**Data records**.
+ + + + + + +

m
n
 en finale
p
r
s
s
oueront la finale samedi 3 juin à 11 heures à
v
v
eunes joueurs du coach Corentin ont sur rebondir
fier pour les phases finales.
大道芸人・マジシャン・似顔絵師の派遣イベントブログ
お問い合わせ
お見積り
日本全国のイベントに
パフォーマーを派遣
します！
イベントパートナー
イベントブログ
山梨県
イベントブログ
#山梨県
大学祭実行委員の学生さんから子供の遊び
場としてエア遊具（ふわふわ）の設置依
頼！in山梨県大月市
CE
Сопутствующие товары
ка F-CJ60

+ + + + + + +

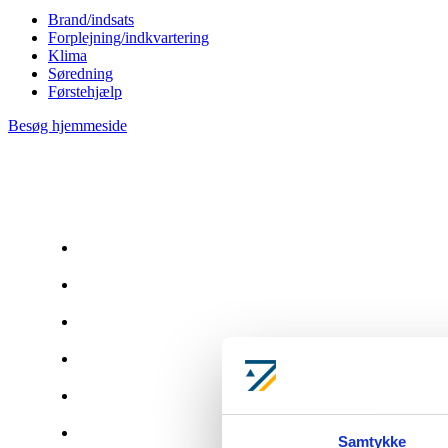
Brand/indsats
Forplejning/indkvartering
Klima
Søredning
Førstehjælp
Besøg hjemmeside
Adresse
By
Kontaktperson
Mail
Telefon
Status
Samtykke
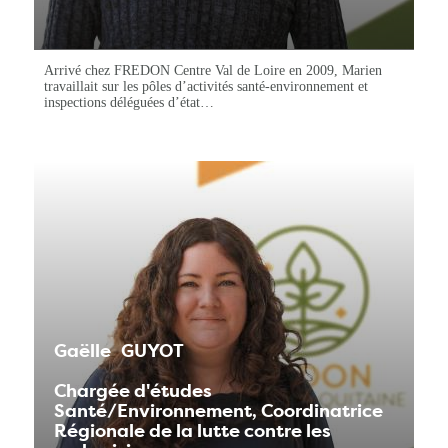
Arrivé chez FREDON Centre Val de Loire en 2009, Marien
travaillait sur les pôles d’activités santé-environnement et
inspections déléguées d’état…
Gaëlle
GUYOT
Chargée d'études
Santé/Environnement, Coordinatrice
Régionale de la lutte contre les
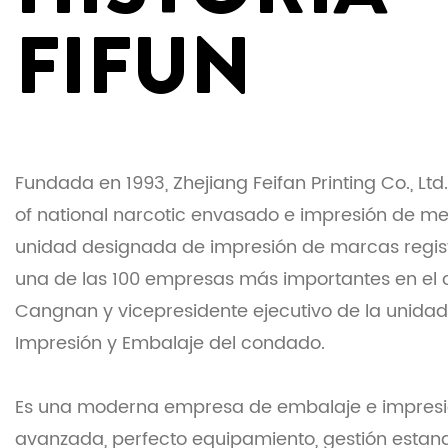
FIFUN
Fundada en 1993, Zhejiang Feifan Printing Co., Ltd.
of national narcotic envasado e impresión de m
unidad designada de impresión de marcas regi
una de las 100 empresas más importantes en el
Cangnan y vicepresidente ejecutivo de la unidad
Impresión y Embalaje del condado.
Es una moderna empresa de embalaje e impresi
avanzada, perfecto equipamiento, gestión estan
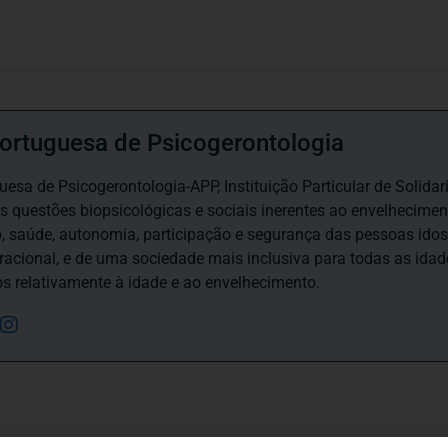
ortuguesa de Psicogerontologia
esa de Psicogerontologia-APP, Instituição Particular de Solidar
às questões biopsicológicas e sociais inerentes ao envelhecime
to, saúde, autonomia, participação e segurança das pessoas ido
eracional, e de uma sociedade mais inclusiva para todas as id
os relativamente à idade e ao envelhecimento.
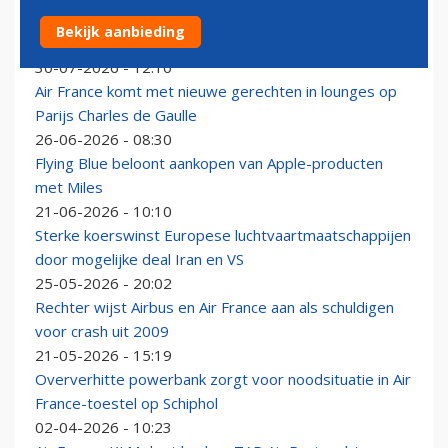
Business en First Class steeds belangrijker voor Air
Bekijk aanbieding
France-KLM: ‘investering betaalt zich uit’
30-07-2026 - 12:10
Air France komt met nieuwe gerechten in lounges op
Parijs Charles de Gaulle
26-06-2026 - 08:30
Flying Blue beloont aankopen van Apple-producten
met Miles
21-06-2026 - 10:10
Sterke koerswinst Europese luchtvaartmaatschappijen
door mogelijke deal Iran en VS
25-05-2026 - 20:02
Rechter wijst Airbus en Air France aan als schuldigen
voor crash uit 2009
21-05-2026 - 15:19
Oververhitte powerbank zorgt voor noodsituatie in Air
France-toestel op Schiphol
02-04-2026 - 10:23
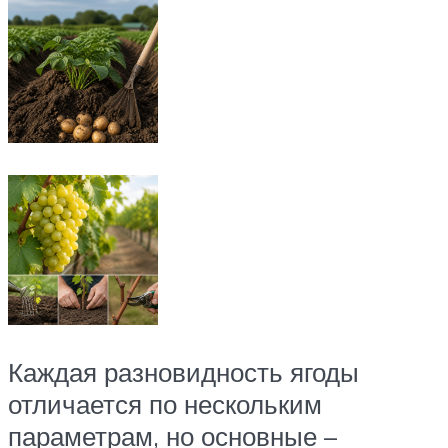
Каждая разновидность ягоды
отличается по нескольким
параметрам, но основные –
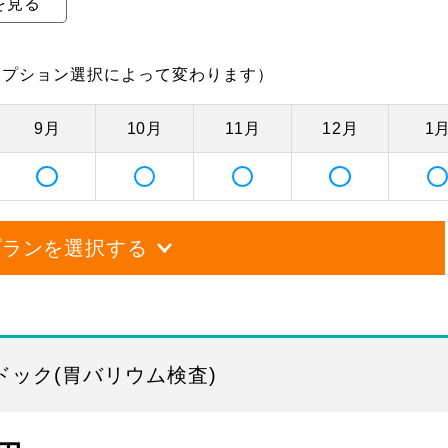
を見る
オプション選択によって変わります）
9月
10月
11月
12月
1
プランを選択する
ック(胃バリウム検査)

+ + + + + + +

**Required action**. Can you copy the entries above word for word, from the line with "Каждая разновидность ягоды" to the line with "ック(胃バリウム検査)", and leave out the picture markers?

**Exercise solution**.
Каждая разновидность ягоды
отличается по нескольким
параметрам, но основные –
を見る
オプション選択によって変わります）
9月
10月
11月
12月
1
プランを選択する
ック(胃バリウム検査)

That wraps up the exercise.